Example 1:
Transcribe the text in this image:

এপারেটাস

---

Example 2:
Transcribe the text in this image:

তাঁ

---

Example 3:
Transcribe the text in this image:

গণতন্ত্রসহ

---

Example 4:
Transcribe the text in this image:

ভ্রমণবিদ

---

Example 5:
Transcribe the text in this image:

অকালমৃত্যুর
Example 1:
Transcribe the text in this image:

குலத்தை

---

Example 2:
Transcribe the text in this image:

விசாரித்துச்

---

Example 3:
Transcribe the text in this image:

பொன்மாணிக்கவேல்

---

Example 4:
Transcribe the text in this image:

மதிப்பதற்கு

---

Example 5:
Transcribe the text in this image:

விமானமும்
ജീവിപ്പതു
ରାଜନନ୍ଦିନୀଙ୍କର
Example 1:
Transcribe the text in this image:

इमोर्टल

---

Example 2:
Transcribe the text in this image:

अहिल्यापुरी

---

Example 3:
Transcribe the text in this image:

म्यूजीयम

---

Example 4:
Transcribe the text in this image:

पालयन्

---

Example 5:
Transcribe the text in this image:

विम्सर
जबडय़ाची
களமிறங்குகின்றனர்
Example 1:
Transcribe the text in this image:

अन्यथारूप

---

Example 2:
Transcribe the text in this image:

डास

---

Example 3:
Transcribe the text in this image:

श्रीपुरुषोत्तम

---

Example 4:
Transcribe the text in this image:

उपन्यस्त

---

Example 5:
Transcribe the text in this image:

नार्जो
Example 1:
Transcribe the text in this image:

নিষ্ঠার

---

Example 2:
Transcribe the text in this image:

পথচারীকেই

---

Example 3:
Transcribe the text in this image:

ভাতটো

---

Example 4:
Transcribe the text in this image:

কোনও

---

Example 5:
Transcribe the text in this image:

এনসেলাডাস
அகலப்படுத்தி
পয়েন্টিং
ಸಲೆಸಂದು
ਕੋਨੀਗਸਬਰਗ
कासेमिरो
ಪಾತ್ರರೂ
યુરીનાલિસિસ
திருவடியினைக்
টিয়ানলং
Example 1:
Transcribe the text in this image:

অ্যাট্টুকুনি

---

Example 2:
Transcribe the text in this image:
▬▬▬
### [ASSIGNED TASK]
Each entry shown above should be transcribed exactly as written.

### [SOLVED EXERCISE]
Example 1:
Transcribe the text in this image:

এপারেটাস

---

Example 2:
Transcribe the text in this image:

তাঁ

---

Example 3:
Transcribe the text in this image:

গণতন্ত্রসহ

---

Example 4:
Transcribe the text in this image:

ভ্রমণবিদ

---

Example 5:
Transcribe the text in this image:

অকালমৃত্যুর
Example 1:
Transcribe the text in this image:

குலத்தை

---

Example 2:
Transcribe the text in this image:

விசாரித்துச்

---

Example 3:
Transcribe the text in this image:

பொன்மாணிக்கவேல்

---

Example 4:
Transcribe the text in this image:

மதிப்பதற்கு

---

Example 5:
Transcribe the text in this image:

விமானமும்
ജീവിപ്പതു
ରାଜନନ୍ଦିନୀଙ୍କର
Example 1:
Transcribe the text in this image:

इमोर्टल

---

Example 2:
Transcribe the text in this image:

अहिल्यापुरी

---

Example 3:
Transcribe the text in this image:

म्यूजीयम

---

Example 4:
Transcribe the text in this image:

पालयन्

---

Example 5:
Transcribe the text in this image:

विम्सर
जबडय़ाची
களமிறங்குகின்றனர்
Example 1:
Transcribe the text in this image:

अन्यथारूप

---

Example 2:
Transcribe the text in this image:

डास

---

Example 3:
Transcribe the text in this image:

श्रीपुरुषोत्तम

---

Example 4:
Transcribe the text in this image:

उपन्यस्त

---

Example 5:
Transcribe the text in this image:

नार्जो
Example 1:
Transcribe the text in this image:

নিষ্ঠার

---

Example 2:
Transcribe the text in this image:

পথচারীকেই

---

Example 3:
Transcribe the text in this image:

ভাতটো

---

Example 4:
Transcribe the text in this image:

কোনও

---

Example 5:
Transcribe the text in this image:

এনসেলাডাস
அகலப்படுத்தி
পয়েন্টিং
ಸಲೆಸಂದು
ਕੋਨੀਗਸਬਰਗ
कासेमिरो
ಪಾತ್ರರೂ
યુરીનાલિસિસ
திருவடியினைக்
টিয়ানলং
Example 1:
Transcribe the text in this image:

অ্যাট্টুকুনি

---

Example 2:
Transcribe the text in this image:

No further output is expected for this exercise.